CQUniversity offers free neuroscience professional development to support educators
Professor Ken Purnell hopes that 2021 will be the year that educators of children of all ages unlock the potential of their learners by gaining a deeper understanding of how brains work, something he believes is key to coping with the disruptions to learning caused by COVID-19.
The professor believes that too many educators are graduating from courses without an understanding of neuroscience, or how brains develop, and that understanding the need for “brain friendly education” is key for helping children to thrive.
Brain-friendly education recognises the need for connection between brains to thrive, ideal environments for learning and memory, impacts of good stress and bad stress on brain function, the brain-body link, and how quality nutrition and sleep are critical to the optimal development of the brain.
Around 50,000 educators and passionate individuals have signed up for free CQUniversity short courses on educational neuroscience since the pandemic began, with four courses available via the FutureLearn study platform.
The courses outline the fundamentals to optimise young brains for learning and teaching, and the Educational Neuroscience toolkit also gives educators “the best preparation for helping…to build skills in stress management and grow resilience.”
“By having a strong understanding of brain function, and how we can influence the brain to operate better by removing stress and other emotional barriers, we can improve achievement,” Professor Purnell said.

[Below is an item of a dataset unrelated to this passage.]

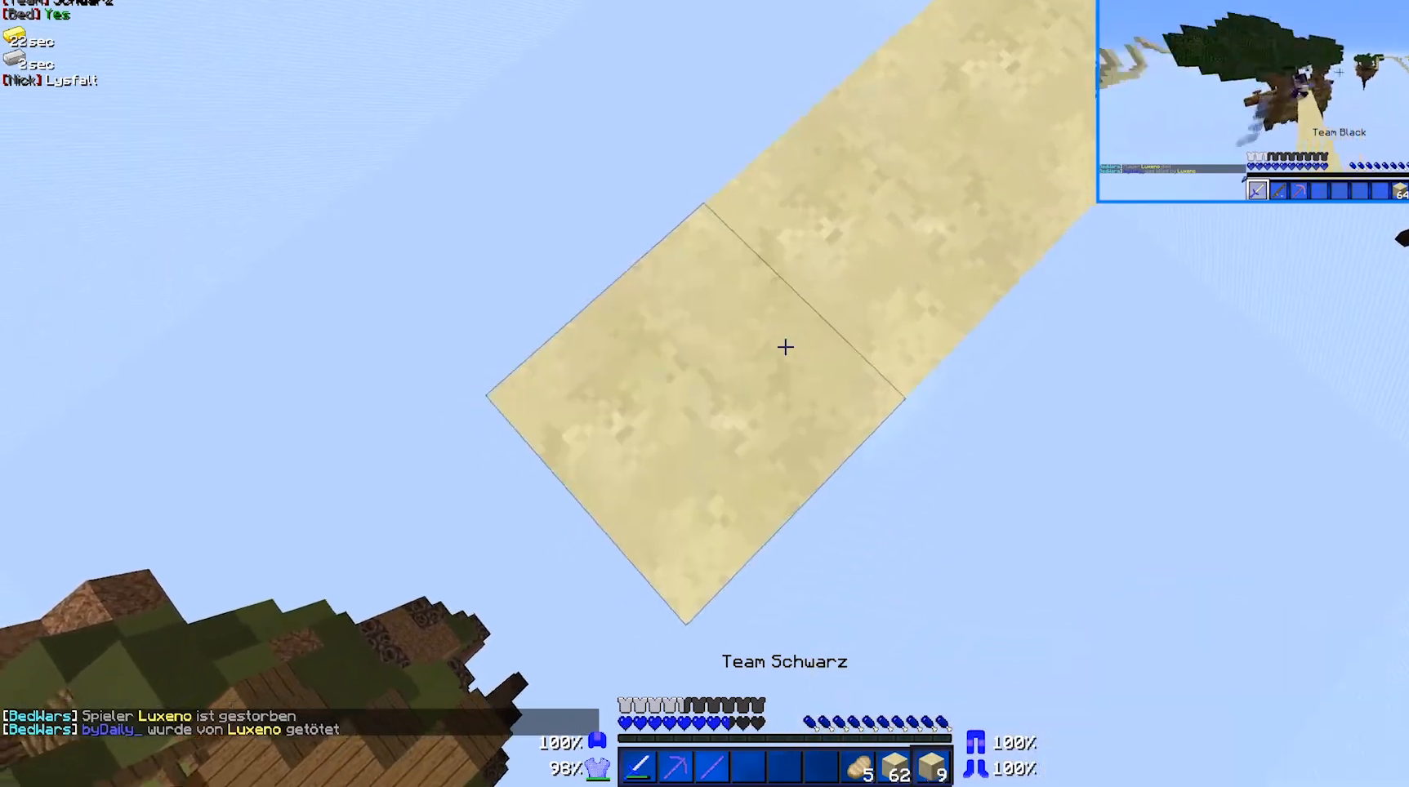
{"keys": ["a", "s"], "mouse": [], "events": [[67, "mouse_right", "up"], [317, "mouse_right", "down"], [467, "mouse_right", "up"]]}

“By providing students with an understanding of neuroscience they can take the learnings to enhance their professional knowledge and practice, especially when it comes to creating and maintaining optimal learning environments.”

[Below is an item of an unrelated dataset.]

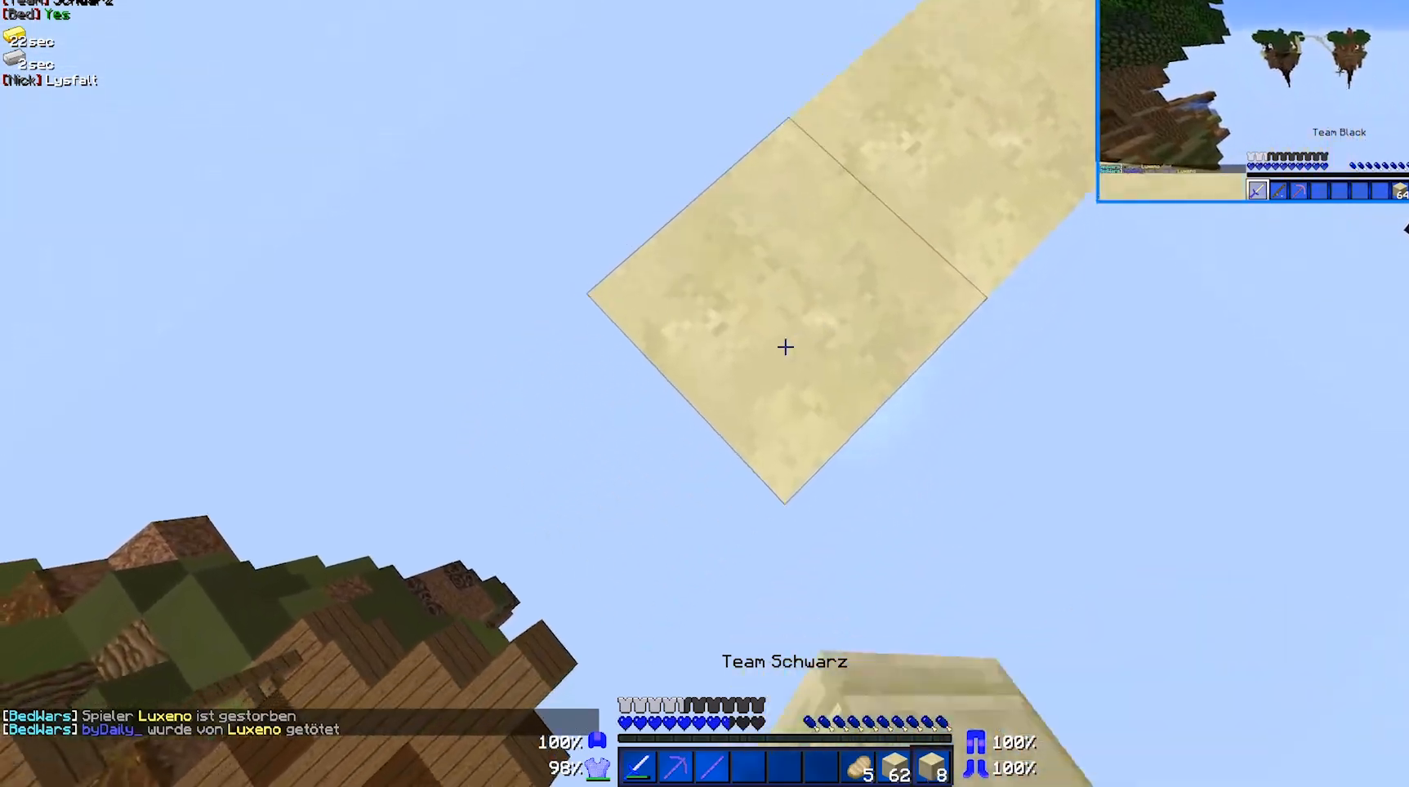
{"keys": ["a", "s"], "mouse": [], "events": [[283, "mouse_right", "down"], [417, "mouse_right", "up"]]}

CQUniversity offers the free courses via the FutureLearn platform, and each course requires approximately six hours of study.
CQUniversity is among a handful of universities globally to offer a range of postgraduate courses in Educational Neuroscience, including a Graduate Certificate in Educational Neuroscience and Master of Educational Neuroscience. A professional development short course of 20-hours on The Social Brain is available free from CQU.